By Bernadette Chua, on board Prima in America.
On her inaugural American sailing, the Norwegian Prima, the first in her class has impressed with a grown-up sophistication.
While she still boasts some cool and innovative rides like the signature Norwegian Cruise Line Speedway go-kart racetrack found on other vessels (albeit with some major improvements), the interactive Galaxy Pavilion as well dry and water slides, it seems she is hitting a different stride, attracting younger and more affluent guests.
And it can be first seen on her itinerary offerings.
Until June 2023, she’ll be sailing on a number of seven to nine-day itineraries around the Caribbean before she heads back to her christening location of Reykjavik in Iceland.
From there, she’ll be traversing around Northern Europe on 10-to-14-day sailings before spending a few weeks in October and November 2023 in the Mediterranean.
Perhaps the most obvious in the way NCL is touting the new Prima class towards a more upper premium market is in the design of the ship. This is NCL’s first ship built at the Italian shipyard, Fincantieri. And while previous vessels that have been built at the Germany Meyer Werft have been fantastic in design, the Prima exudes a new type of confidence with seven specialty dining venues, 15 bars and lounges, a huge new Mandara Spa area and the biggest Haven (NCL’s ship-within-a-ship concept) in the entire fleet.
The Prima is more opulent and luxurious in her fittings with the line assembling some of the best interior designers in the world – a conglomerate of award-winning firms like Piero Lissoni, Rockwell Group, SMC Design and Studio Dado, all of which play different roles for different parts of the ship.
The ship has USD$8 million worth of artwork hanging on the walls and on the new Ocean Boulevard, a sculpture garden worth USD$2 million – all a nod to NCLH’s President and CEO Frank Del Rio’s love of art.
“We use a lot of different architects to design the space, and they all have different visions, and then you try to do your best to make sure that when you’re leaving one room that an architect designed, and then go into the next room that a different architect designed that there’s some continuity that doesn’t feel like you’re in two different places,” said Harry Sommer, President and CEO of Norwegian Cruise Line at a media briefing in New York.
“So I think there’s there’s a couple of rooms where we do a better job with those transitions.”
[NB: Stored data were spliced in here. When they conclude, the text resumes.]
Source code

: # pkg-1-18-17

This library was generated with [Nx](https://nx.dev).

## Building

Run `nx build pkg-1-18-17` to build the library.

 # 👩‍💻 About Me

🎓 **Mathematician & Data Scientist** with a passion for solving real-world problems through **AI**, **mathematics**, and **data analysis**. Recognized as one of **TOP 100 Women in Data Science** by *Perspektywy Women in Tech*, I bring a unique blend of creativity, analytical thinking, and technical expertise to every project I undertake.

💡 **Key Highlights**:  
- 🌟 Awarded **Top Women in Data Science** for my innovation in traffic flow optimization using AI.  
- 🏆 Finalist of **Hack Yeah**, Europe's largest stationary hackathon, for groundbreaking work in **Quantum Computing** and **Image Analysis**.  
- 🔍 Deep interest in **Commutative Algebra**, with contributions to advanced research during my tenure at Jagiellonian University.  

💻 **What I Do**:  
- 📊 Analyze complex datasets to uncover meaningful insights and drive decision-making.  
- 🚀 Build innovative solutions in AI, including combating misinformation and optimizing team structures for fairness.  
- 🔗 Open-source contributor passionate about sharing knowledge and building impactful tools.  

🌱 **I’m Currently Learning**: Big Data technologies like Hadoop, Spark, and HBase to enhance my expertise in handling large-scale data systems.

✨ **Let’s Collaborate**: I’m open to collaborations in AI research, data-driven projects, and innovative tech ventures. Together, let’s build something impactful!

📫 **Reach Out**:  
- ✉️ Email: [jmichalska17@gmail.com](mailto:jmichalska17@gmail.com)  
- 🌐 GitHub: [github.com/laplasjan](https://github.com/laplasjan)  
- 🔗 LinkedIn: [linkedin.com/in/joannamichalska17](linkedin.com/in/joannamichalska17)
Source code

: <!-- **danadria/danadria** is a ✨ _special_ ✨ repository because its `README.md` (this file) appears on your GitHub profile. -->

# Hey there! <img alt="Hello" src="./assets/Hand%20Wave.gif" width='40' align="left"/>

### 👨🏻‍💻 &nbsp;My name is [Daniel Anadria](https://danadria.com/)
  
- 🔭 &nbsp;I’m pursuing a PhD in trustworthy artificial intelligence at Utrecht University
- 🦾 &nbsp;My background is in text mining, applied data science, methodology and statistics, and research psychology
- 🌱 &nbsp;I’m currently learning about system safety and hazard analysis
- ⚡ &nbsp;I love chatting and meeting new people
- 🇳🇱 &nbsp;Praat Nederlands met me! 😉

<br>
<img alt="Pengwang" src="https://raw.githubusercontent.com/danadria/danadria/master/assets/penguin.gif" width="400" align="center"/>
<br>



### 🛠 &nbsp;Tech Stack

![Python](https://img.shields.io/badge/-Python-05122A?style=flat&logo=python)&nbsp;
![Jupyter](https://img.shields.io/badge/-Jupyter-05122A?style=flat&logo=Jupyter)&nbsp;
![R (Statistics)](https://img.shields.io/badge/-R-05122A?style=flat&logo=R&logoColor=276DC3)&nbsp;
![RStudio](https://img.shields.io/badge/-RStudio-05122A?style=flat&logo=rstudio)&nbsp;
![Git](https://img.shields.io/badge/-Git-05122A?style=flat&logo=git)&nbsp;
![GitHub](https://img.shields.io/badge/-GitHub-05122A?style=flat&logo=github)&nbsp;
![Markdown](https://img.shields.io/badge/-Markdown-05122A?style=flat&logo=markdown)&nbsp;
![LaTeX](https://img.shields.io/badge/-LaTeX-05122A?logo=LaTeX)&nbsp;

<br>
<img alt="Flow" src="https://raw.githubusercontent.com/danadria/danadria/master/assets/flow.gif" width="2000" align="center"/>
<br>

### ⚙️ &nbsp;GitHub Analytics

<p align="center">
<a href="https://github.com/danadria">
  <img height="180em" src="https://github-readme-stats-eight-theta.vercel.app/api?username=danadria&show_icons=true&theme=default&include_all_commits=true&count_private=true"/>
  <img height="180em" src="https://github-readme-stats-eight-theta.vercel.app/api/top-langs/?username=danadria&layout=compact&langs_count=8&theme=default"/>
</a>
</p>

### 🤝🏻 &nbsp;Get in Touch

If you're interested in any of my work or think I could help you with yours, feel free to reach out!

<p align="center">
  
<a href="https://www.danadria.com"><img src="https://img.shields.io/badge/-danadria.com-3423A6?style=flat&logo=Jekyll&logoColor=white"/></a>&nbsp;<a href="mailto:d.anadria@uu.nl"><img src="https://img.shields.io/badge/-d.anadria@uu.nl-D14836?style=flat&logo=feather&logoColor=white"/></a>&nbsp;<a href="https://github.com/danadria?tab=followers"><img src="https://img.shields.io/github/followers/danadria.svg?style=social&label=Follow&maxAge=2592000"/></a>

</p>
Studio Dado was at the forefront of designing public spaces like the Penrose Atrium and specialty dining restaurants like Hasuki, a teppanyaki restaurant, adorned with blue and white decor to mimic the subtle and classic artistry of Japanese pottery.
Inside, The Haven, the brainchild of Piero Lissoni, accommodates 6% of the ship’s guest and looks more like an upscale boutique hotel with its clean lines, expansive Italian white sofas and rich velvet cerulean and bottle green armchairs.
Not only is there the elusive Owner’s Suite in the Haven, but guests of the area have access to a private dining room, and bar as well as an outdoor area on the ship with a sumptuous infinity pool and dreamy cabanas.
But there is still an air of fun on the ship. On deck 18, this is where you’ll find the two-storey go-kart track which has become a major talking point of NCL’s features. Guests can race each other in dual or single karts and even get a boost of speed if family or friends shoot lasers from the Galaxy Pavilion onto their kart.
Inside in the Prima Theatre, the NCL has brought to life Summer: The Donna Summer Musical with former American Idol winner Kimberley Locke playing the diva herself, comedy shows at the Improv Bar and much more.
So while she may look grown up and sophisticated, the Norwegian Prima is still definitely young at heart.